• [Document excerpt]:
*** Block opens ***
Friday, July 17, 2009

Summer 2009 - Feels Like the End, but It's Just Beginning

Wow, have I had a busy couple of months. Well, if you're actually asking that question, the answer is that it depends on what you mean by busy. I've been travelling a lot. A lot more than usual. It's actually getting pretty tiring, but I know I can't complain.

United Kingdom, We Shall Miss Thee

I believe the tale last left off with me staying at a hostel in Elgin, preparing for a few days of peace at Pluscarden Abbey. Peace I did find, but much of it in sleep. I had a good amount of energy starting the week, but definitely caught a couple of days' worth of sleep during my 4.5 days there, just catching up with myself and taking it easy. I did manage to make it to each of the hours of the Divine Office at least once, but didn't make it to Vigils & Lauds more than once.

The meals were lovely there and there was a great group of gents for fellowship. There was Pierre-Louis, the geneticist born in Benin who grew up in France and was now working in Glasgow, for instance. I have to do some journalling, though, before I can pull up more details from my memories for you all.

After seeing Pluscarden, it was back to Oxford to see Ashley again, and we went to Cardiff for the day that weekend. Why Cardiff, you ask? Simple: Doctor Who & Torchwood. We geeked out pretty hard at the Doctor Who exhibition and grabbed lunch at Old Orleans and went for a walk by the bay before heading back to Oxford. Lovely ^^

What's a Woodenfish?

The flight to Taiwan was fairly uneventful, though the airports provided a surprising amount of free internet access along the way. I'm actually using a public computer at Taoyuan Int'l Airport (in Taipei) at the moment. I do recommend both British Airways and Cathay Pacific as pretty good airlines in terms of service.

I'm sure the most surprising thing to anyone who really knows me at this point is my mere survival of the past month. For those of you not so in the loop, the Woodenfish Program I just completed was a month-long program on Chinese Buddhism and Culture based in Taiwan. Doesn't sound so bad, I know, even when you throw in the seven day silent meditation retreat or the three hours of class a day or the (relatively) strict discipline and requisites of punctuality and organisation, but the real killer for someone like me was this: being a Buddhist program, I was required to become vegetarian for a month.
*** Block closes ***
• [Exercise A]: Could you write out everything in the travel blog post from "Summer 2009 - Feels" down to "I can't complain."?
• [Exercise B]: Can you continue the travel blog post from where it stops?

• [Listed entries]:
*** Block opens ***
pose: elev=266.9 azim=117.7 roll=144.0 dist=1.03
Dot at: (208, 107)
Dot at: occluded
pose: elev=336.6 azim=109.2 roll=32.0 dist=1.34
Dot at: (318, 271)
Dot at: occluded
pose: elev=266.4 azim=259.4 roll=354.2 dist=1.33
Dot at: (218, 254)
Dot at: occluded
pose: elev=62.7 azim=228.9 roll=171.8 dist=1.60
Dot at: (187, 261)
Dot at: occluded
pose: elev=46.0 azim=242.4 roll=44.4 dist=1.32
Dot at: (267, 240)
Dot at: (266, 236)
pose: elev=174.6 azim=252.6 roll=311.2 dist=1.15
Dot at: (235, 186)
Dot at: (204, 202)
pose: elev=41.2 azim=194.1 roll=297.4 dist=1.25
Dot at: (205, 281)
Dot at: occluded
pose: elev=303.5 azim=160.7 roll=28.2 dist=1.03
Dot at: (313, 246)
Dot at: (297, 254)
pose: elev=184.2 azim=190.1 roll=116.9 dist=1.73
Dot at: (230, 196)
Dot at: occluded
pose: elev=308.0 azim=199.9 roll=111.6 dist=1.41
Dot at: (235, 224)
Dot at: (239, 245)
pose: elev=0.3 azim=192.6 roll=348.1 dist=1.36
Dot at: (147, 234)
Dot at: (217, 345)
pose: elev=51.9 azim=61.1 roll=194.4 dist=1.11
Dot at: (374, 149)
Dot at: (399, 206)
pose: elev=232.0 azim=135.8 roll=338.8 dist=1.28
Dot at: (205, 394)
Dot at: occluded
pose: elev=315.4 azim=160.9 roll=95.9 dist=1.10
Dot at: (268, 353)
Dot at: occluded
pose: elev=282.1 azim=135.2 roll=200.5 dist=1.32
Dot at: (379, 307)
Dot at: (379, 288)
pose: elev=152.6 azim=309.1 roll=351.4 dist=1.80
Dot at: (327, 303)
*** Block closes ***
• [Exercise response A]:
Summer 2009 - Feels Like the End, but It's Just Beginning

Wow, have I had a busy couple of months. Well, if you're actually asking that question, the answer is that it depends on what you mean by busy. I've been travelling a lot. A lot more than usual. It's actually getting pretty tiring, but I know I can't complain.

• [Exercise response B]:
I'll give that a moment to sink in...

And what's more: I loved almost all the food I was served!

::another pause for you to pick yourself up off the floor::

Prior to this program, I was essentially meatatarian: meat, starch, dairy, etc, were the totality of my diet with rare exception. Yes, I've always enjoyed fruit, and of course my parents would occasionally subject me to butternut or peas, but I basically did not eat vegetables until a year ago. Even since then, my diet has remained largely unchanged, with small additions here and there: peppers and onions in some dishes, salads at formal events, etc.

What most surprised me about this experience was the fact that I didn't feel any different. People always talk about what a difference changes in diet make, switching one way or the other. I felt little if any difference during the course of the month, but I suppose this could've been influenced by the fact that my diet at Iona and Pluscarden Abbeys had increased vegetable content. Still, I ate my first meat again last night and found no ill effects, though some had warned me that a mere month might be enough to lose the necessary digestive enzymes.

Anyway, I'm sure you'd rather hear about the program than my health, so I guess I'd best move on to that. But now that I reach the topic, I'm not at all sure what to say. I realised during the course of this month that I need a break. I've been going and going and going since about the start of my sophomore year at UGA, and, yes, this summer is about giving myself time to think and reflect and catch up with myself, but I may have stumbled a bit in that design. In particular, my experiences to this point have been rapidfire, one after the other so quickly that I don't have sufficient time to reflect on one before beginning the next. Fortunately I'll be in France in a few days, visiting a Trappist monastery at Flavigny for a couple of weeks, so with some luck I'll have a chance to journal and meditate and process it all.

My real clue that I need time was the meditation retreat, in fact. Our accommodations at Fo Guang Shan were quite nice--think more hotel than hostel, even though we were four to a room--but for the week of the meditation retreat we moved into a few bunked dorms in the meditation hall (about fifteen to a room in four separate rooms). I struggled a lot just to get still during the retreat, as we were expected to maintain one of two meditation postures, each of which required a not insignificant amount of exertion on my part. That having been said, I reached a point where I realised that I also just tend to fidget too much, that I wasn't necessarily moving all the time to avoid a painful position so much as for the sake of moving. With a week of silent contemplation (more than the emptiness of meditation) I started to get vivid mental images of all sorts of things. Random memories of childhood dreams and experiences as well as (more relevantly to the original subject of this paragraph) recollections from the past couple of years. I was in France and Japan again as last summer, I was doing many of the things I'd done recently--in the quiet of this week, my brain began to unpack, finally getting a chance to process all that I've been doing.

As much as I sometimes feel I'm not doing enough and need to do more, I need to remember that the downtime I give myself is indeed valuable, but also to realise that time for relaxation is not necessarily time to catch up on movies and shows and reading and gaming with my friends.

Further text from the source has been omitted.